* **Task to carry out**: Can you update the part of the review that opens with "The only consensus, it" and closes with "society and world." by changing "consensus" to "agreement" and giving that part again?

====== Source text

Image Makers: Advertising, Public Relations, and the Ethos of Advocacy • Weird Like Us: My Bohemian America • Fashion and Its Social Agendas: Class, Gender, and Identity in Clothing

Contemporary scholars and writers are now debating the "invisible hand" of the information market with the same passion their counterparts two centuries ago displayed for the mythic extremity popularized by economist Adam Smith. The body of literature on globalization and the growth of electronic media has grown to substantial proportions. In the past ten years, authors have praised and denounced our increasingly fast-paced, media-surfeited society. Supporters cite greater access to information and vastly improved efficiency. Detractors note the growing digital divide and caution that electronic media have hastened the erosion of already tenuous social networks: youths are even more alienated and consumers even more passive, and modern selves are alternately "saturated" and "empty."
The only consensus, it seems, is that technological advances and the rapid movement of information and capital throughout the globe have contributed to the expansion of "popular culture"—a virtual arena in which a growing number of information producers, image makers, and active or passive consumers, depending on your theoretical position, struggle over meaning and morality. The three books reviewed here contribute substantially to the debate about image and identity in our modern society and world.

============
====== Provided information

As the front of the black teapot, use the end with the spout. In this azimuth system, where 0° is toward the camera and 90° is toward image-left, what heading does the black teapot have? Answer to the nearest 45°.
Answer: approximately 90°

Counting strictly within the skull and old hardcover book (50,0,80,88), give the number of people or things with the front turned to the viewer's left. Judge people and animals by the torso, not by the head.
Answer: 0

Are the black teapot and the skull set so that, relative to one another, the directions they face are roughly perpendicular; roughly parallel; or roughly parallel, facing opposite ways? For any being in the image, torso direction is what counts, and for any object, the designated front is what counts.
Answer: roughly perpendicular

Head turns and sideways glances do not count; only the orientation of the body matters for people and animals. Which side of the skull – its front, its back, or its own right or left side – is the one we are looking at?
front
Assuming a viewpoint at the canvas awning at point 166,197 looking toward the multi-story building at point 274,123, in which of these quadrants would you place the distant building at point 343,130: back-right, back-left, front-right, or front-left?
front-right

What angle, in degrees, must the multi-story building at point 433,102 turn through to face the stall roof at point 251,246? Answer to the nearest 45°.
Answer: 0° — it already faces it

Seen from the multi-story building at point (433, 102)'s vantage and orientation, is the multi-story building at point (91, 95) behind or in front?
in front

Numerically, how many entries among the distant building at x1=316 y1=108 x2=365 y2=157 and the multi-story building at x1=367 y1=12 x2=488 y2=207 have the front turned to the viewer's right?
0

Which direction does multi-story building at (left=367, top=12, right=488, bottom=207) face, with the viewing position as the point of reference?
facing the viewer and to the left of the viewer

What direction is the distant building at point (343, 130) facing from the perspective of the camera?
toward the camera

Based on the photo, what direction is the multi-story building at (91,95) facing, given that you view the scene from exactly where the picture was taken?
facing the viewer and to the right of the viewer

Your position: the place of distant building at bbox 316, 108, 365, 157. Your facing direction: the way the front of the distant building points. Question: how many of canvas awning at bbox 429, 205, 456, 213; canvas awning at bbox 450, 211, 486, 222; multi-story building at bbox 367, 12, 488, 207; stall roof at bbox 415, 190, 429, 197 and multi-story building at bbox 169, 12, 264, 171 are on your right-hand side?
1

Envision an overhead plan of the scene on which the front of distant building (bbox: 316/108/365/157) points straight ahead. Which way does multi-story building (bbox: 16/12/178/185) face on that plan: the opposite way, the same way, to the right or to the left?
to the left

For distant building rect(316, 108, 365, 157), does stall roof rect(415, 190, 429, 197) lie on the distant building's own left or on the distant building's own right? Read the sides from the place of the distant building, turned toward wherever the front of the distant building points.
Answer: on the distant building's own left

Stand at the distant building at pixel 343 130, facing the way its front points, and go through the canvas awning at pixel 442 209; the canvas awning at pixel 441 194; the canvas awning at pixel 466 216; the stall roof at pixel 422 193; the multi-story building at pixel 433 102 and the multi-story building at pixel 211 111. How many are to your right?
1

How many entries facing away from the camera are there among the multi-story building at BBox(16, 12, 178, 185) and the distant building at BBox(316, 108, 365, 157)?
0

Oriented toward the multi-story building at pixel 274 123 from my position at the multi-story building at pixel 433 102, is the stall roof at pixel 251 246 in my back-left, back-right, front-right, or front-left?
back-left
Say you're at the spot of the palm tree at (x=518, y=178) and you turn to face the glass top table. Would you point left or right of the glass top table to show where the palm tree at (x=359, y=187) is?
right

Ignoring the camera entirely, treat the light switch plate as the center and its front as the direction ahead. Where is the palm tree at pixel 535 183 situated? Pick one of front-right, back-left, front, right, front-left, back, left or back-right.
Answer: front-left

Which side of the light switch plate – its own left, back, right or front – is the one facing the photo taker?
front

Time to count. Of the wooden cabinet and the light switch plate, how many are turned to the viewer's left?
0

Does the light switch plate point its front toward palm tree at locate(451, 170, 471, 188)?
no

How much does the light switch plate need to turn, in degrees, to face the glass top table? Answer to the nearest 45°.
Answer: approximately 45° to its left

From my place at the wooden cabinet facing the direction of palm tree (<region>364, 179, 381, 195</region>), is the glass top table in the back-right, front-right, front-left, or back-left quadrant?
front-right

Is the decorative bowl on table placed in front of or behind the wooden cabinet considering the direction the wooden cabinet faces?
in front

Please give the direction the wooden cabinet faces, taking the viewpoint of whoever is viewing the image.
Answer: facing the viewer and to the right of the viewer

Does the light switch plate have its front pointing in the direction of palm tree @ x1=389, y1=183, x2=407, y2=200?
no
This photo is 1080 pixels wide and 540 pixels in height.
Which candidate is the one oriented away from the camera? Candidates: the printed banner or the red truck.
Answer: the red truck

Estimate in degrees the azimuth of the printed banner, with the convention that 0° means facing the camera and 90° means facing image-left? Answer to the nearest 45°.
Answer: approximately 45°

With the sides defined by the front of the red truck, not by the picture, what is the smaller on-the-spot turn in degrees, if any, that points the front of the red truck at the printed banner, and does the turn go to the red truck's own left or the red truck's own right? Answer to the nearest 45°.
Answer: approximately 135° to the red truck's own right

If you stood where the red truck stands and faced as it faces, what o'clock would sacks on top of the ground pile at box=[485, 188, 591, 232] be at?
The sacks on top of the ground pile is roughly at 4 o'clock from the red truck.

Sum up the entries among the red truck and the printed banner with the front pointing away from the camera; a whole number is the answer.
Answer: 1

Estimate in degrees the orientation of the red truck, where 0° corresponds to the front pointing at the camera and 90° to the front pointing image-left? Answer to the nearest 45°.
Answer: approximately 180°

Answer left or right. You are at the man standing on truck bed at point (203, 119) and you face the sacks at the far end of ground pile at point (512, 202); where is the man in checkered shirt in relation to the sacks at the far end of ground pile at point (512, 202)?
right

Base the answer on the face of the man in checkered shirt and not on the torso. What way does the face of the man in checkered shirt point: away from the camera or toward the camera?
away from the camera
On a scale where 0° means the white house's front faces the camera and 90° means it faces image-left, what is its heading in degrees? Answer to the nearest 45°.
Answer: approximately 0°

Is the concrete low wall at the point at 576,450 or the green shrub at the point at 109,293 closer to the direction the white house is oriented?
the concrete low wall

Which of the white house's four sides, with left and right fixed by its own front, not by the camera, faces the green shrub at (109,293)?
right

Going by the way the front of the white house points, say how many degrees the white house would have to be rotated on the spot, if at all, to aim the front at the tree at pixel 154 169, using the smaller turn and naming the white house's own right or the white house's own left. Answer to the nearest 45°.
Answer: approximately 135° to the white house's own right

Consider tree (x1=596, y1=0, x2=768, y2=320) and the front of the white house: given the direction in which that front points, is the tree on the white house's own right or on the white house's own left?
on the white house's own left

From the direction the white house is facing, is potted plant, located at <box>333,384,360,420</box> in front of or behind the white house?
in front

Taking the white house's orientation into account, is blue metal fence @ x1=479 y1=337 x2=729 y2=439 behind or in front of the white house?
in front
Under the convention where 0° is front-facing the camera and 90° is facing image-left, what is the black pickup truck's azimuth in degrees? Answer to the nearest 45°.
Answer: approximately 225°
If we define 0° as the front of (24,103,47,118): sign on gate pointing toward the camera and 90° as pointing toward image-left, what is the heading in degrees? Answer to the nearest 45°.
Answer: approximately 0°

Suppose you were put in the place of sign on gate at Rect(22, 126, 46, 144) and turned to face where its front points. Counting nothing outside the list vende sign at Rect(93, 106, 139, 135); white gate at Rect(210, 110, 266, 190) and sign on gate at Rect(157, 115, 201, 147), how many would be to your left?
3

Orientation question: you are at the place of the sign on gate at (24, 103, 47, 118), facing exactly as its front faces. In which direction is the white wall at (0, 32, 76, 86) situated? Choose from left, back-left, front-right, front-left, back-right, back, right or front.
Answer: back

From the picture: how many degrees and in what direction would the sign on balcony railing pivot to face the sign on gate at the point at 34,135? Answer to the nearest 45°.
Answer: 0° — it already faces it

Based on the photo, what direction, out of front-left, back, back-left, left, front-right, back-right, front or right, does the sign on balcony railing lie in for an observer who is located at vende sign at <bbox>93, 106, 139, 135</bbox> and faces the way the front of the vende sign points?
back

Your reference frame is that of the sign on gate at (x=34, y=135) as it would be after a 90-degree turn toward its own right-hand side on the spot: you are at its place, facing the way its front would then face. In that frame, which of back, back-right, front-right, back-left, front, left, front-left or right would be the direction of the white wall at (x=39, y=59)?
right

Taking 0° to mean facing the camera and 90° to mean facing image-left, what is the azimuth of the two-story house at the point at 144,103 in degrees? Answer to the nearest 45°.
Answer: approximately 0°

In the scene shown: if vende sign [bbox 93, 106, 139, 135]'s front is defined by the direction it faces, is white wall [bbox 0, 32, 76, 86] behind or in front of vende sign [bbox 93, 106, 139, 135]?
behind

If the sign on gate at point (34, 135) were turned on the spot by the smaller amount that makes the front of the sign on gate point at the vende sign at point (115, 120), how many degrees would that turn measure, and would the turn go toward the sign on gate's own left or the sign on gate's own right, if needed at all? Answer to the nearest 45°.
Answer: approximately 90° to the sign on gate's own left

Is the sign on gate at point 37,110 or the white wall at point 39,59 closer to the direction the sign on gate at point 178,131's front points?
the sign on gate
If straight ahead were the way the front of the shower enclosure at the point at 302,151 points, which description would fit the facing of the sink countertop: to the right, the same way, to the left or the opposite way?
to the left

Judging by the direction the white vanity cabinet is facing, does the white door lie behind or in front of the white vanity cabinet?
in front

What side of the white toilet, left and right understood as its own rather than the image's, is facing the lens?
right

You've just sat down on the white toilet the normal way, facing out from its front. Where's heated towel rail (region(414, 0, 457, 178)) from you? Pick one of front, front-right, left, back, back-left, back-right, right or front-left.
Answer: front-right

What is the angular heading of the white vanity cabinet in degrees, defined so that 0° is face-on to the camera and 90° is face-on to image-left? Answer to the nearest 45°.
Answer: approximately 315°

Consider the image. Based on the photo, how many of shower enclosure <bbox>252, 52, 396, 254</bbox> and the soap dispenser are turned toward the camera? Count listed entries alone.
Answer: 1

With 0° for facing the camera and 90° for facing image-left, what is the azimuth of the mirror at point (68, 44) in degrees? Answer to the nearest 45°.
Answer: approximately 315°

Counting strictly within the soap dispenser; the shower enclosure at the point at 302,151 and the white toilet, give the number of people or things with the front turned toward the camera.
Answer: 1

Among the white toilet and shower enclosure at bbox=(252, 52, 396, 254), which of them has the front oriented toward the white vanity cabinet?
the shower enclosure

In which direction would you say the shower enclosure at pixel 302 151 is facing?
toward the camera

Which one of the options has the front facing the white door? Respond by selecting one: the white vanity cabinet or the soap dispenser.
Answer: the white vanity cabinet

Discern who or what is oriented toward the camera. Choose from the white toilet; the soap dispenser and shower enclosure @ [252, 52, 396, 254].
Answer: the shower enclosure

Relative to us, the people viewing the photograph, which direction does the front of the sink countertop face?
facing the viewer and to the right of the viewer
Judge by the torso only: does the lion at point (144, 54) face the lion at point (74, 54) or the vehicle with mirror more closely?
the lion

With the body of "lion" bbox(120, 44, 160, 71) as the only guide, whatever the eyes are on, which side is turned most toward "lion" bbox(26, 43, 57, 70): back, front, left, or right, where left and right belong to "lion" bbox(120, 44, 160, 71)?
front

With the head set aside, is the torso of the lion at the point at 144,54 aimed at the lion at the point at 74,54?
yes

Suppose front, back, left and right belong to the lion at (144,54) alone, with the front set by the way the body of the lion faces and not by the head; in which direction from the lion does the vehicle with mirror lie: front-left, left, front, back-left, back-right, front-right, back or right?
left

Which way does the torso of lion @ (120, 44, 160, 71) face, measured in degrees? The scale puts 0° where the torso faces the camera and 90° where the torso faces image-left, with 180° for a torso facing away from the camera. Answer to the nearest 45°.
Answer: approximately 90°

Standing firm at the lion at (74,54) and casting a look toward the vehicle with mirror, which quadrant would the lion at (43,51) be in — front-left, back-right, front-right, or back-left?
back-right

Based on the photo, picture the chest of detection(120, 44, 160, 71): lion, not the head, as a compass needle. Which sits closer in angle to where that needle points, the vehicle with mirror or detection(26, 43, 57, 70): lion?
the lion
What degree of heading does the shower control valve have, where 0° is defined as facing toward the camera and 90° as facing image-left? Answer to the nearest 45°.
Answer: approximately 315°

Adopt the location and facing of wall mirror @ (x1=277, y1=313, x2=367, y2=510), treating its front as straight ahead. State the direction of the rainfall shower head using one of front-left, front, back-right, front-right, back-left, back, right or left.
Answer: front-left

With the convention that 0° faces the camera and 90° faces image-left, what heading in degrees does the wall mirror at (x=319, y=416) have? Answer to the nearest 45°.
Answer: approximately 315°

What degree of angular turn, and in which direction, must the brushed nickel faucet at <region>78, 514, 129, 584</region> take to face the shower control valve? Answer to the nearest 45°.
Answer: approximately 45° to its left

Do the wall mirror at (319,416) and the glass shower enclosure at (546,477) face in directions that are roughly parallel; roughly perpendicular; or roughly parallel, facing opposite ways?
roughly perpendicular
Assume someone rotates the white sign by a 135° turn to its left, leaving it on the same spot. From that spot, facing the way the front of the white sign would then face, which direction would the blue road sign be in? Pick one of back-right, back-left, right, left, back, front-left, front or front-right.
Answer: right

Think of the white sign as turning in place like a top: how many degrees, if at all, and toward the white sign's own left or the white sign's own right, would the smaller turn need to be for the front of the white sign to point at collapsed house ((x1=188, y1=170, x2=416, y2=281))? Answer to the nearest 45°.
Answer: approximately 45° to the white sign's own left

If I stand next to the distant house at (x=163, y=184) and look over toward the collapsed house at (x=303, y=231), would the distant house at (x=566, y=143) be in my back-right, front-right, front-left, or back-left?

============

* **Final answer**:
The only agreement, it seems, is that technological advances and the rapid movement of information and capital throughout the globe have contributed to the expansion of "popular culture"—a virtual arena in which a growing number of information producers, image makers, and active or passive consumers, depending on your theoretical position, struggle over meaning and morality. The three books reviewed here contribute substantially to the debate about image and identity in our modern society and world.